__Exercise instructions__
Write each line below back out exactly, omitting its pictures.

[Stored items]

##############################

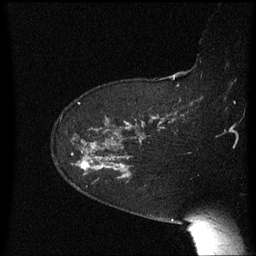
Breast MRI (dynamic contrast-enhanced), one sagittal slice; slice 45 of 60 in the series (ordered by position); dynamic contrast-enhanced series, image 2 of 3 at this slice position (ordered by acquisition); 1.5 T; TE 4.2 ms, TR 8.4 ms; 2.3 mm slice thickness; 256 × 256 image matrix, field of view 200 × 200 mm. Patient: female, 63 years. Case-level facts recorded for this patient, not image findings: setting: breast cancer imaged before/during neoadjuvant chemotherapy; receptor status: HER2-positive.
Annotated regions visible in this slice (semi-automatic segmentation, software-assisted and operator-edited):
- analysis volume of interest (the breast-tissue region the enhancement analysis was run in; not a lesion): bounding box [x1, y1, x2, y2] px = [72, 136, 138, 187]
- tumour enhancement mask (voxels above the 70 % enhancement threshold inside the analysis volume of interest): [81, 162, 88, 169]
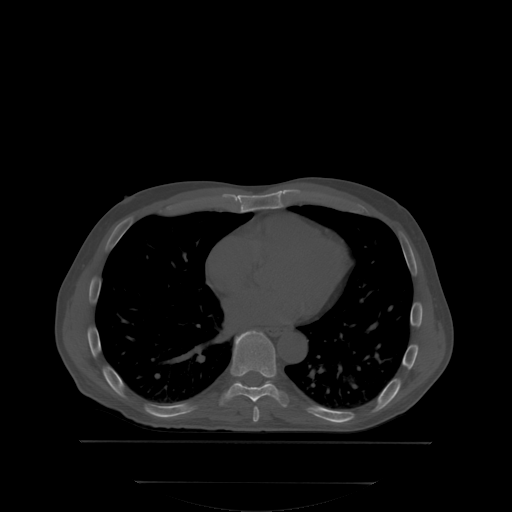
CT including the spine, one axial slice; slice 215 of 350 in the series (ordered by position); bone window (W 1800 / L 400 HU); 2.5 mm slice thickness; 512 × 512 image matrix. Patient: male, 58 years. From the clinical record (not read from this slice): primary cancer: prostate; vertebrae with lytic lesions (as recorded): L1.
Outlined on this slice (semi-automatically segmented with operator editing):
- T7 vertebra: bounding box (x1, y1, x2, y2) in pixels: (253, 408, 259, 421)
- T8 vertebra: (221, 331, 288, 404)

##############################

__Answer for this exercise__
Breast MRI (dynamic contrast-enhanced), one sagittal slice; slice 45 of 60 in the series (ordered by position); dynamic contrast-enhanced series, image 2 of 3 at this slice position (ordered by acquisition); 1.5 T; TE 4.2 ms, TR 8.4 ms; 2.3 mm slice thickness; 256 × 256 image matrix, field of view 200 × 200 mm. Patient: female, 63 years. Case-level facts recorded for this patient, not image findings: setting: breast cancer imaged before/during neoadjuvant chemotherapy; receptor status: HER2-positive.
Annotated regions visible in this slice (semi-automatic segmentation, software-assisted and operator-edited):
- analysis volume of interest (the breast-tissue region the enhancement analysis was run in; not a lesion): bounding box [x1, y1, x2, y2] px = [72, 136, 138, 187]
- tumour enhancement mask (voxels above the 70 % enhancement threshold inside the analysis volume of interest): [81, 162, 88, 169]
CT including the spine, one axial slice; slice 215 of 350 in the series (ordered by position); bone window (W 1800 / L 400 HU); 2.5 mm slice thickness; 512 × 512 image matrix. Patient: male, 58 years. From the clinical record (not read from this slice): primary cancer: prostate; vertebrae with lytic lesions (as recorded): L1.
Outlined on this slice (semi-automatically segmented with operator editing):
- T7 vertebra: bounding box (x1, y1, x2, y2) in pixels: (253, 408, 259, 421)
- T8 vertebra: (221, 331, 288, 404)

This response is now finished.